Vorliegender Text
+ + + +
# Problem mit Wireshark!



## Trbk85 (10. Oktober 2009)

Hey Leute bin nun im 5ten Semester und unser Prof. hat uns ein Programm namens Wireshark vorgestellt. Das Programm dient dazu den Netzwerkverkehr zu betrachten soweit ich das mitbekommen habe. Nun habe ich das Programm installiert und wollte die Funktion capturing benutzen, leider habe ich daraufhin die erste Fehlermeldung erhalten. Auf mein Laptop läuft Windows 7 und die Fehlermeldung lautet:

The NPF driver isn't running.  You may have trouble
capturing or listing interfaces.

Ich hoffe ihr könnt mir weiter helfen vielen dank im vorraus!


----------



## Flex (10. Oktober 2009)

Ich hab es mal in den Netzwerkbereich verschoben, denn mit HTML hat es ja wirklich nichts zu tun...

Das Problem ist wohl, dass man bei Windows 7 den NPF Treiber als Service installieren muss...

Also deinstallieren, neu installieren und den NPF Treiber als Service installieren.
Dadurch sollte das Problem erledigt sein.

/edit:
Alternativ versuch mal das Programm als Administrator auszuführen, also Rechtsklick -> usw.


----------



## Trbk85 (10. Oktober 2009)

Felix Jacobi hat gesagt.:


> Ich hab es mal in den Netzwerkbereich verschoben, denn mit HTML hat es ja wirklich nichts zu tun...
> 
> Das Problem ist wohl, dass man bei Windows 7 den NPF Treiber als Service installieren muss...
+ + + +
Erfasste Angaben
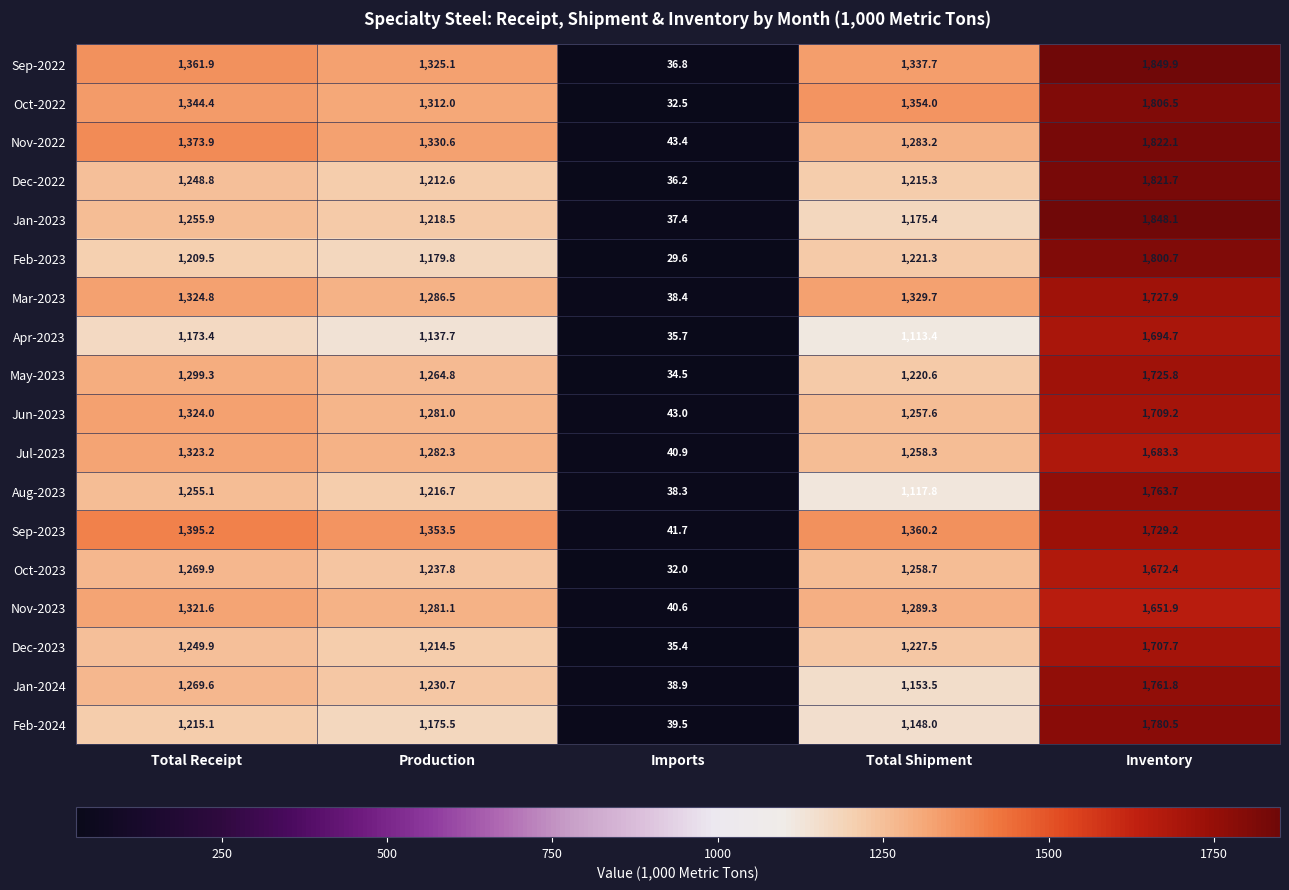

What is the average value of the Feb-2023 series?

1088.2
+ + + +
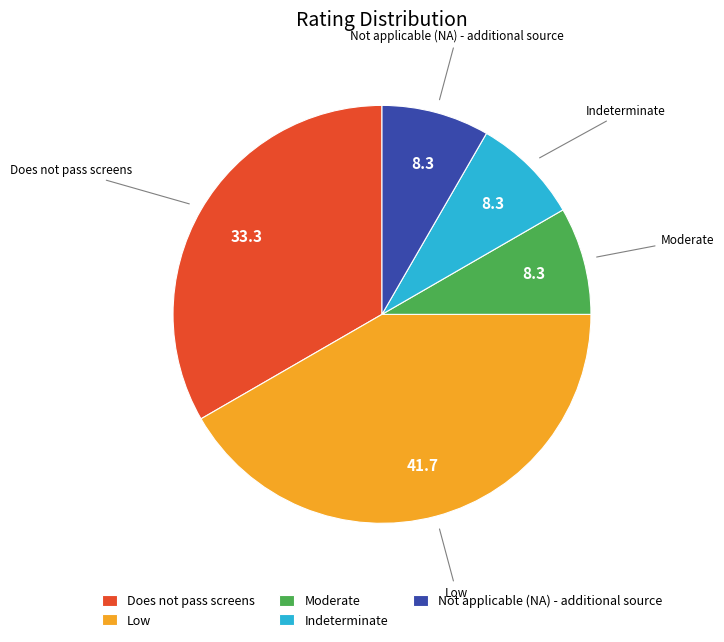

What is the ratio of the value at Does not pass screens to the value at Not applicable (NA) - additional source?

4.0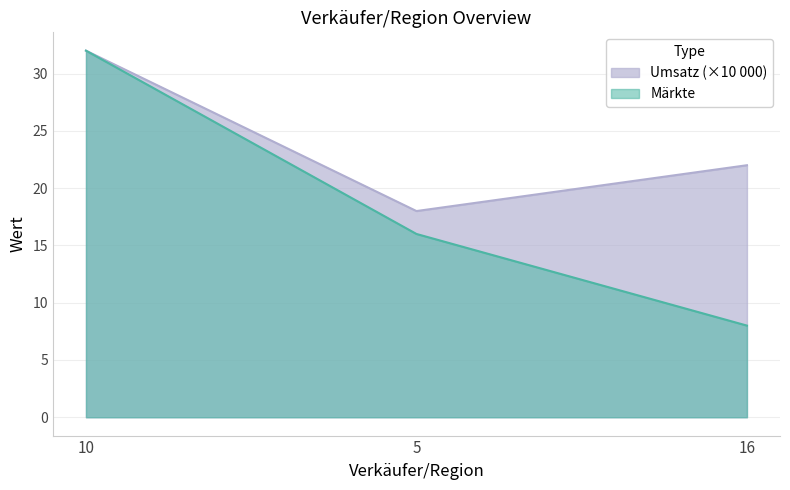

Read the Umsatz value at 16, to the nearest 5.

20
+ + + +
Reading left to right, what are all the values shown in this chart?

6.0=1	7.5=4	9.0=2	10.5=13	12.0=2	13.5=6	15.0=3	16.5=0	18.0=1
+ + + +
Aufgabenstellung
Schreibe die Forendiskussion über die Wireshark-Fehlermeldung unter Windows 7 im Anschluss an ihren letzten Satz weiter.

Antwortfeld
> 
> ...



Vielen dank Felix werde es direkt mal ausprobieren. Und sorry das ich das Thema im falschen Bereich erstellt habe.


----------



## Trbk85 (11. Oktober 2009)

Felix Jacobi hat gesagt.:


> Ich hab es mal in den Netzwerkbereich verschoben, denn mit HTML hat es ja wirklich nichts zu tun...
> 
> Das Problem ist wohl, dass man bei Windows 7 den NPF Treiber als Service installieren muss...
> 
> ...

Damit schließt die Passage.